Always remember, nature is in charge, get it wrong and it is you who suffers!.
Tony Blair
9 years ago
Oil of vitriol is Oleum....which is exciting stuff. A school I did TP in pipetted a winchester of it down a sink (with excess water) as they were not allowed it and the disposal costs were huge. I was not allowed to have it! It was like white syrup....and fumed in air.

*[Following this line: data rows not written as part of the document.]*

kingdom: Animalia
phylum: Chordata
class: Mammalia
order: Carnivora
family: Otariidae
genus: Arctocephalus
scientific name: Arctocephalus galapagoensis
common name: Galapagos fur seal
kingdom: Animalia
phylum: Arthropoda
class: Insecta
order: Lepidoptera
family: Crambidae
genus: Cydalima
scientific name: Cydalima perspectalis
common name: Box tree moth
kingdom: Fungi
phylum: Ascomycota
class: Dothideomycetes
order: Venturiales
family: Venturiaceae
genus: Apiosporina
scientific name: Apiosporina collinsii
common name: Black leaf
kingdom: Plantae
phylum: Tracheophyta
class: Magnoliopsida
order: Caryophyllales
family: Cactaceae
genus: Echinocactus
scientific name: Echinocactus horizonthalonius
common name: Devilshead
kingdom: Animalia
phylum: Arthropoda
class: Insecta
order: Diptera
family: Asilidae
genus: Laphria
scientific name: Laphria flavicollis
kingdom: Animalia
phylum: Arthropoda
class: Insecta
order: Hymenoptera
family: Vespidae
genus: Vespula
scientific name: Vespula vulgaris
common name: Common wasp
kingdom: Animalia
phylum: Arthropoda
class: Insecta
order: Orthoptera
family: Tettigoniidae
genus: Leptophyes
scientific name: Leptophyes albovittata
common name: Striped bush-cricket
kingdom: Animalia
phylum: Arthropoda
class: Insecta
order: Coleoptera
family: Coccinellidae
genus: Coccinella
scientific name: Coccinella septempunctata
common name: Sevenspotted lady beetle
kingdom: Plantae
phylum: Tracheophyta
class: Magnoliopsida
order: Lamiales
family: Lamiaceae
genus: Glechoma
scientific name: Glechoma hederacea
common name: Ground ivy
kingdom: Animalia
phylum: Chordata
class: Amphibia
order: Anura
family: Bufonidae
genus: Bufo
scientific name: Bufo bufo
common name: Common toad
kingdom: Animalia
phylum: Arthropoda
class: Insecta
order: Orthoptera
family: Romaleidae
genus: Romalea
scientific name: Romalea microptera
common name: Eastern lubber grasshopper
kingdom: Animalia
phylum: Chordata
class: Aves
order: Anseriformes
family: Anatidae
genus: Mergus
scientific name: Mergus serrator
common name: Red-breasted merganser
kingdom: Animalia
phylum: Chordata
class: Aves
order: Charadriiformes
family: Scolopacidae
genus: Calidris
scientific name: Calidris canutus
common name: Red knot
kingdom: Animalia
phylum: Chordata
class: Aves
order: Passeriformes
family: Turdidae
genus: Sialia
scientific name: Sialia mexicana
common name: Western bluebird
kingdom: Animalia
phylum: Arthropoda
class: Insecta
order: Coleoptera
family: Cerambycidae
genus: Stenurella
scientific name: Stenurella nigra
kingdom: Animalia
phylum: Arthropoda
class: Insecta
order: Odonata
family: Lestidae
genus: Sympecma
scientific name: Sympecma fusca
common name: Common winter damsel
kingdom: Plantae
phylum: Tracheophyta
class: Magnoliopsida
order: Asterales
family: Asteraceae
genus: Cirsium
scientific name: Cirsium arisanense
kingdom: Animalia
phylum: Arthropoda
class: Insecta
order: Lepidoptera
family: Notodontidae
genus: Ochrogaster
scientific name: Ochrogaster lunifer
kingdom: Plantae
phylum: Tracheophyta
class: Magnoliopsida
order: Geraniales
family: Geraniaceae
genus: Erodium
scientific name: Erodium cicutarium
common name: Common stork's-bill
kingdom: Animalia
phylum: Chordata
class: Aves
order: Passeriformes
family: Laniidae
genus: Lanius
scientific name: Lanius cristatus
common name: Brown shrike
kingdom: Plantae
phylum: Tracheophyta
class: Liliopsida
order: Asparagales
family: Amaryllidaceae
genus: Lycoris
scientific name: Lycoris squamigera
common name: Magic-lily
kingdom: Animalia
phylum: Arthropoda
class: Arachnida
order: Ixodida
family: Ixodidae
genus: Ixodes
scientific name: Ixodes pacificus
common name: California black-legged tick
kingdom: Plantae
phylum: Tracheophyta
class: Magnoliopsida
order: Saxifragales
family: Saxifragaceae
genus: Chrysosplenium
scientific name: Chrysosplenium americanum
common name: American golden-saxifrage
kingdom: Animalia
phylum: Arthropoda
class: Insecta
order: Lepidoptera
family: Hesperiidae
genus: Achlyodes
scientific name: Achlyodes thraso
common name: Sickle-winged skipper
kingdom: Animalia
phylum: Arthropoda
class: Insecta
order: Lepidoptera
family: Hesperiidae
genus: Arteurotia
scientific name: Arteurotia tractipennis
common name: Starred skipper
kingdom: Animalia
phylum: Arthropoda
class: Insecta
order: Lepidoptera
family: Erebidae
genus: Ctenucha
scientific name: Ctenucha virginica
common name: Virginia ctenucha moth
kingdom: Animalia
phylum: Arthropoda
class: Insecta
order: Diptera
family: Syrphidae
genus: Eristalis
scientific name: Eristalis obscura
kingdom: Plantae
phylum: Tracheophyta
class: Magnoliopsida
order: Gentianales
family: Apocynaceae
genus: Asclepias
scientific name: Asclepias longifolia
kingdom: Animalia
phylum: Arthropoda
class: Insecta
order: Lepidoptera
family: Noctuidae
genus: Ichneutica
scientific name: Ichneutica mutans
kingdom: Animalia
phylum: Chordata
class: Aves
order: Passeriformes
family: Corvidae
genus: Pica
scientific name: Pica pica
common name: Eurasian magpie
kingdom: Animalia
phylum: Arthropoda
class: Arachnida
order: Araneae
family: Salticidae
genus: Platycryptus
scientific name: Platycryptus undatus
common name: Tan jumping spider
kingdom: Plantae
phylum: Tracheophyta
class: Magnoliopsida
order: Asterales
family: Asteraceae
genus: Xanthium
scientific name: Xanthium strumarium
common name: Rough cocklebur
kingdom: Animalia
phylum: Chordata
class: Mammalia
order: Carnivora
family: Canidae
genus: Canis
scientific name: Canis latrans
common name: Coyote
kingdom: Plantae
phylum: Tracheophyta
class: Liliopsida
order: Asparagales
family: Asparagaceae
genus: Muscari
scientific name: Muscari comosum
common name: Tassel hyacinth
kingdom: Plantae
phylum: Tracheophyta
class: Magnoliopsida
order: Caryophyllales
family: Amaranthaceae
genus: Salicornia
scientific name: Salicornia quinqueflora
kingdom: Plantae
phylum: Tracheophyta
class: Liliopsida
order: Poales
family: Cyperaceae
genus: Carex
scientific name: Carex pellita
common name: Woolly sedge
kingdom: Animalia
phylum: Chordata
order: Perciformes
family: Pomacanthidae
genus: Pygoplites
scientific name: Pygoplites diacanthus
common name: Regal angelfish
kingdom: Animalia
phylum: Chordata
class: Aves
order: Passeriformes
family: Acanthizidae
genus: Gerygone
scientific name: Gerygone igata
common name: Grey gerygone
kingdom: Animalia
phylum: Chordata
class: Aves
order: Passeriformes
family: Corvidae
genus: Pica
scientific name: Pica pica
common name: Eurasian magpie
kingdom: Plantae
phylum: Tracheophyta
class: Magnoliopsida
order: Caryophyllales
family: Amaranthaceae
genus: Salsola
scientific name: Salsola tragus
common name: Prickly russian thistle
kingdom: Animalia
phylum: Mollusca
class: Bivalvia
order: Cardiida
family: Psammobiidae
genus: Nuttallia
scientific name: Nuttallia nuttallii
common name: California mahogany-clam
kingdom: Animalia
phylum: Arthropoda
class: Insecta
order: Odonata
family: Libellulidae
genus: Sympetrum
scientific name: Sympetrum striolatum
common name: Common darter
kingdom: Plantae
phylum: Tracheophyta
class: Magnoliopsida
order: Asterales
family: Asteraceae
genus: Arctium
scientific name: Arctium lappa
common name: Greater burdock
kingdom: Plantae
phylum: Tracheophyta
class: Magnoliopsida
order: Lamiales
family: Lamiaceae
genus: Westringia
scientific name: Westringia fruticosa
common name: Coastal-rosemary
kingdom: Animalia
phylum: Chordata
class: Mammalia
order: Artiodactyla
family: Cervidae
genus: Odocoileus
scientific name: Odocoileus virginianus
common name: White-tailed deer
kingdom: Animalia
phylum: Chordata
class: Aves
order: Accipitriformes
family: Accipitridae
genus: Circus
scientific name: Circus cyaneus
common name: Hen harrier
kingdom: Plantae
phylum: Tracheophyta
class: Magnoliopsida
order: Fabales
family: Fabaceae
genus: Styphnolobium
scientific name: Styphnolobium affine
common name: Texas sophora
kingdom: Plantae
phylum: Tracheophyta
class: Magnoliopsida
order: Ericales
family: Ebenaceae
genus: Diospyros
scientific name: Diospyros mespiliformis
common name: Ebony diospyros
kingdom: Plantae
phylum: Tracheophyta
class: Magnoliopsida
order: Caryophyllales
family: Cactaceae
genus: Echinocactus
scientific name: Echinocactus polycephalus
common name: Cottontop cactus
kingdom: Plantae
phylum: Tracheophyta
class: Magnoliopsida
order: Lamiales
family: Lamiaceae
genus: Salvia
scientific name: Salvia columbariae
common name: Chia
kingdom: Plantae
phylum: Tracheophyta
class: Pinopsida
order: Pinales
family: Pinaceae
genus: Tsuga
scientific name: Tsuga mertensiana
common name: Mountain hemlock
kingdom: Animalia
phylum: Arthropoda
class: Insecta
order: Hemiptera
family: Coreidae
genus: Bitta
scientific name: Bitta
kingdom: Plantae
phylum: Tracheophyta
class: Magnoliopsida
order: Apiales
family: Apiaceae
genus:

All the acids I've dealt with have mostly been clear at strength, apart from nitric which is yellow or red when you get up the yee-haa end of things. Free NxOy of some sort probably.

maltabb
9 years ago
I'm with legendrider on this - Vitriolic Acid is the old name for Sulphuric Acid (H2SO4). You can still find some references to Sulphuric Acid being known as as Brown Oil of Vitreol (BOV)
legendrider
9 years ago
Maltabb just found the smoking gun! or should that be fuming gun :smartass:

MARK
festina lente[i]
davetidza
9 years ago
Merely by chance I am typing up the reminiscences of Roger Ridgeway, who worked at the fluorspar, barytes and lead processing plant at Glebe Mine, Eyam.

I quote: 'By the end of 1952 or early 1953 one of my first jobs at fifteen was to work under Ron White the new Chemist at the laboratory in the old Wests shoe factory next to the Rose and Crown Inn near Rock Square. One of my jobs was to test settling rates of tailings with different reagents. Lime was used at the time but was not entirely satisfactory and I tested such things as aluminium sulphate, alginic ester, starch etc. The lime bag store at Glebe was along the east wall of the old fitter’s shop near the tailings pump. My brother and I cleared it out when we reverted to Separan as the settling agent. For this the tailings required neutralising with sulphuric acid. There was a large cylindrical tank for the B.O.V. across the yard near the old barn and a pipe crossed the road above lorry height. B.O.V. is boiled oil of vitriol or concentrated sulphuric acid. Initially the B.O.V. came in carboys. Reagents were added to the centrifugal tailings pump sump'.
exspelio
9 years ago
1872 Chemical manufacturers trade directory lists James Gibbs as a manufacturer of;

Sulphuric and Hydrochloric acids, and Sulphate of Soda at Cattedown;

Oil of Vitriol (sulphuric acid) in Bristol, and;

Oil of Vitriol in Cwmbran.

So it looks like a 'raw' version of sulphuric.
Always remember, nature is in charge, get it wrong and it is you who suffers!.